My smooth complexion has changed completely. My face has become covered in pimples that make themselves and their offspring more horrid and stubborn every day. Black spots that look like spilled pepper station themselves anywhere a patch of you was once mounted. My back and shoulders and neck are overtaken by lines of you playing follow the leader that destroy any stretch of untouched caramel that they can find. Some decide not to follow the crowd and settle on my chest, climbing up to cover my prominent collarbones and the skin stretched between them.


I am no longer complimented on the clarity of my skin. Instead, I am reminded that my forehead is “so oily, do you need a tissue to wipe it off?” And there is absolutely nothing that I love more than having someone say, “Ugh, my acne was so horrible last year. I hated it so much. It made me look so ugly. Oh my god, I never left the house without makeup. It was, like, as bad as yours, basically.” It’s even better when complete strangers recommend that I get Proactiv.

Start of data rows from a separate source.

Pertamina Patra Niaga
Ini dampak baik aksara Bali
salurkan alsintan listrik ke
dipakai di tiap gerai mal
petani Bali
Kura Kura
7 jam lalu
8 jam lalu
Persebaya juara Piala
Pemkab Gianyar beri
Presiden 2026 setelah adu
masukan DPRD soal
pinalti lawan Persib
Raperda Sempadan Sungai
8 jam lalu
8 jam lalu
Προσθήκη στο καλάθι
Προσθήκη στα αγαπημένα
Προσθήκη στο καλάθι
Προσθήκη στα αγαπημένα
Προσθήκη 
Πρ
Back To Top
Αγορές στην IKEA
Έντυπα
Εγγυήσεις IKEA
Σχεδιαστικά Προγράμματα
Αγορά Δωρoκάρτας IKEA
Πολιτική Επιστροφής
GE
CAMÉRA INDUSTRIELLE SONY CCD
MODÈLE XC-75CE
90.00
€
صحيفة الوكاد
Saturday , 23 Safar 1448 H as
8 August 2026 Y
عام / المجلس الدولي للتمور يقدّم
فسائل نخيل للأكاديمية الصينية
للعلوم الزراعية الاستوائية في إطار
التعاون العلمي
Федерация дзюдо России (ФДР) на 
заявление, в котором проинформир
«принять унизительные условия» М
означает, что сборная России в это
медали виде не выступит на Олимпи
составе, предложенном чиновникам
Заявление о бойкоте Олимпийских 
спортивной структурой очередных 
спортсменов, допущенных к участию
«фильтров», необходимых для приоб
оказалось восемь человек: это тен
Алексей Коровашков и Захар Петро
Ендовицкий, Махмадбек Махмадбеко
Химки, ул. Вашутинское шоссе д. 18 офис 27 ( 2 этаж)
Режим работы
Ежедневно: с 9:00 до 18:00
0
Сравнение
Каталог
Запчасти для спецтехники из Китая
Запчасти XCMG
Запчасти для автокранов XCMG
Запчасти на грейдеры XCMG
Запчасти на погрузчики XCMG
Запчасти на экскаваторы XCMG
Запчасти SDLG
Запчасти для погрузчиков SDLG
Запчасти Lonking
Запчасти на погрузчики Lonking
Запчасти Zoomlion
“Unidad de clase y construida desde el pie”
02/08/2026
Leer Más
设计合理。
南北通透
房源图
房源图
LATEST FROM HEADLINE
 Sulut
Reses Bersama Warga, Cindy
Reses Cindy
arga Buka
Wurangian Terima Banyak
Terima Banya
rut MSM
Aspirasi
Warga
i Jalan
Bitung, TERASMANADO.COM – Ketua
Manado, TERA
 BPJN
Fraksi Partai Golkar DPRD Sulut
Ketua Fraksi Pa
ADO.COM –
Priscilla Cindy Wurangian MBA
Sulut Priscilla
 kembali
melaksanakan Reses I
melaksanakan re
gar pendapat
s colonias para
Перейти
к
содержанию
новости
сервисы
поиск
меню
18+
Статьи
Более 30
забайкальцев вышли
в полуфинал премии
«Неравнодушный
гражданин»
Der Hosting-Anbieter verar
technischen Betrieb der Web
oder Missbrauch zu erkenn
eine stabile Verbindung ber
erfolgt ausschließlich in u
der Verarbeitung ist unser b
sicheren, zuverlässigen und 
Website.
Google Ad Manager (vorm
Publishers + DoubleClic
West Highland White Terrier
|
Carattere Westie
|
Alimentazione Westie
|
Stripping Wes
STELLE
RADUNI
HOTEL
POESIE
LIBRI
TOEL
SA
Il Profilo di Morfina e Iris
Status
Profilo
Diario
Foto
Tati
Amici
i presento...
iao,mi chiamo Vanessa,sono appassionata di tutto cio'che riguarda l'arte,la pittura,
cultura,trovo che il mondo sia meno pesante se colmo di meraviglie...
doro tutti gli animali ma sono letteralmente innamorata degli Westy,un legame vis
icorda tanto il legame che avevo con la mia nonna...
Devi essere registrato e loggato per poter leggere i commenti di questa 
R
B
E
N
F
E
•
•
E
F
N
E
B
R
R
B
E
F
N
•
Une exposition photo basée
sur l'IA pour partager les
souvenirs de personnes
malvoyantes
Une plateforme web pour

I look in the mirror now and see a walking game of connect-the-dots. I don’t want to be a page ripped out of an activity book, the page that everyone skips over because it looks too difficult to handle. The page that is crumpled and dog-eared and used as a placeholder, the page that nobody sees as worthy of filling out.


I no longer have faith in the rumors I hear from others that I am beautiful. The features that I once loved are now meaningless to me. I have counted every day of the past three years during which no cream or medication or facial mask has made you choke. I crave the unblemished skin that I was born with, not this field of scars and unborn acne bubbling beneath the surface of each pore on my body.


I want you to run away as quickly as you ran onto my body. I fear that even when you’re gone, my belief in myself will never fully return. You cracked open my safe and there is no repairman that will be able to fix it.